String quartet in by Anton Webern

Langsamer Satz (Slow Movement) is a composition for string quartet in one movement by Anton Webern, written in 1905.

== History ==
Webern was from 1904 a pupil of Arnold Schoenberg in Vienna. He composed Langsamer Satz for string quartet in June 1905, three years before his first work with an opus number, the Passacaglia for orchestra. The same year, he finished his first year as Schoenberg's pupil and also completed his dissertation in musicology about Heinrich Isaac.

In the spring of 1905, Webern had hiked with his cousin Wilhelmine Mortl, and future wife, outside Vienna, and fallen in love with her. The music is believed to have been inspired by his feelings for her. Webern's string quartet in one movement was also written this year..

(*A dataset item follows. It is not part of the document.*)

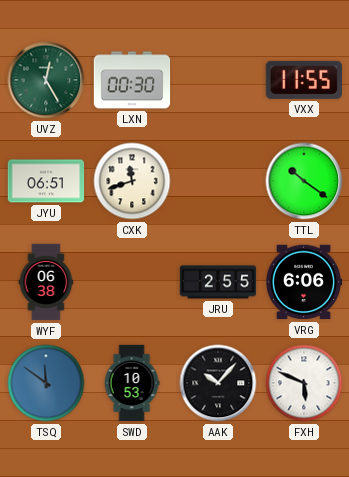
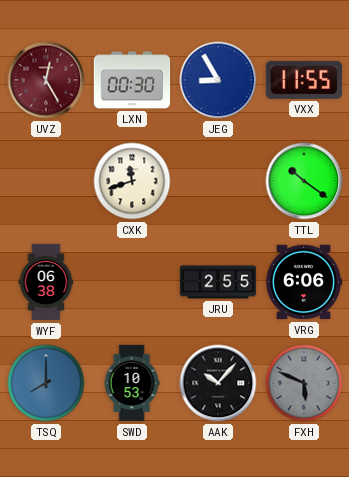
UVZ dial: green -> burgundy
JEG: none -> 8:55
JYU: 06:51 -> none
TSQ: 11:51 -> 8:00
FXH dial: white -> grey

The work was lost but rediscovered in the early 1960s when Hans and Rosaleen Moldenhauer found manuscripts in an attic in Perchtoldsdorf. It was published by Carl Fischer.

== Music ==
The music of Langsamer Satz is marked Langsam, mit bewegtem Ausdruck (Slow, with moving expression). The piece, in E-flat major, is still composed in the tradition of Johannes Brahms, especially in matters of sonority and rhetoric, while special effects such as tremolo sul ponticello are new, and a precursor of the String Quartet, Op. 5, written in 1909.

The style compares to Schoenberg's late-Romantic Verklärte Nacht. Described as "a love song to the woman he would later marry", the music is very expressive, portraying yearning, "dramatic turmoil" and peaceful tranquility. The duration is given as eight minutes.

== Recordings ==
Langsamer Satz was recorded in 2018 by the Airis Quartet in a collection with string quartets by Karl Amadeus Hartmann. It was recorded in 2019 by the Arod Quartet, together with works by Schoenberg and Alexander von Zemlinsky. A reviewer from Gramophone wrote that the quartet was played "breathtakingly clean, like mountain air" and was able to evoke a flower meadow. The Leonkoro Quartet issued a new recording in 2026.